• _Work order_
Rewrite the lines from the one containing "# Projects_on_Graphene" through the end of the records, inclusive, replacing "students" with "researchers" and leaving everything else unchanged.

• _Exercise materials_
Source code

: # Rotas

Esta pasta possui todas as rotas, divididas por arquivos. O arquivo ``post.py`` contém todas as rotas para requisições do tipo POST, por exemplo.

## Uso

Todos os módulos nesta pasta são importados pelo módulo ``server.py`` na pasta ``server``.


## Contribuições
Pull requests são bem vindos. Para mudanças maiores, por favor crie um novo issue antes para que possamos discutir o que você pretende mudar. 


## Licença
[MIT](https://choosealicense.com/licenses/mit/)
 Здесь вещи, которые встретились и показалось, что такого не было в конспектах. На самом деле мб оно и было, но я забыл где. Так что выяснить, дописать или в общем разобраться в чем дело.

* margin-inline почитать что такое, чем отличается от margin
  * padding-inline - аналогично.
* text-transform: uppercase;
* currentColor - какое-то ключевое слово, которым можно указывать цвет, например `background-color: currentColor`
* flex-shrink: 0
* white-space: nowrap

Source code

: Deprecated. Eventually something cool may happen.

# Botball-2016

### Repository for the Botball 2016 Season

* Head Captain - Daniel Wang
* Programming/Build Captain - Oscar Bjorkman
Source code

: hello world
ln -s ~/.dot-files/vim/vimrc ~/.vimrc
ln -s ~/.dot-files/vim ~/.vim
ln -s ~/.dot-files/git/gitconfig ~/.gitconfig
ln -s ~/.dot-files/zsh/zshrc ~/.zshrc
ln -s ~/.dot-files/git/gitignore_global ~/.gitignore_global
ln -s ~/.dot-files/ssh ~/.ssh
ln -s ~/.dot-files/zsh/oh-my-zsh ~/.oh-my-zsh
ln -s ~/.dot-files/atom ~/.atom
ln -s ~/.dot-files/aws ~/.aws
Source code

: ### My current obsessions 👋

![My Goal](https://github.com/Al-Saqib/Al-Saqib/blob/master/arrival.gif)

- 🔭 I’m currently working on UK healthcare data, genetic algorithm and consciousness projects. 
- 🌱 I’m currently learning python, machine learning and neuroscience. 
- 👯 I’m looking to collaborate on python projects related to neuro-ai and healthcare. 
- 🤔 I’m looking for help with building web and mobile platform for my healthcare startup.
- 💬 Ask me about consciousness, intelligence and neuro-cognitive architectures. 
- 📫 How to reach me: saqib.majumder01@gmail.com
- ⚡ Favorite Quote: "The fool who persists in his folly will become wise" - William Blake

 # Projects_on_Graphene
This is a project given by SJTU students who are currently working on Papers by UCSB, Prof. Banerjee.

• _Reply to the exercise_
 # Projects_on_Graphene
This is a project given by SJTU researchers who are currently working on Papers by UCSB, Prof. Banerjee.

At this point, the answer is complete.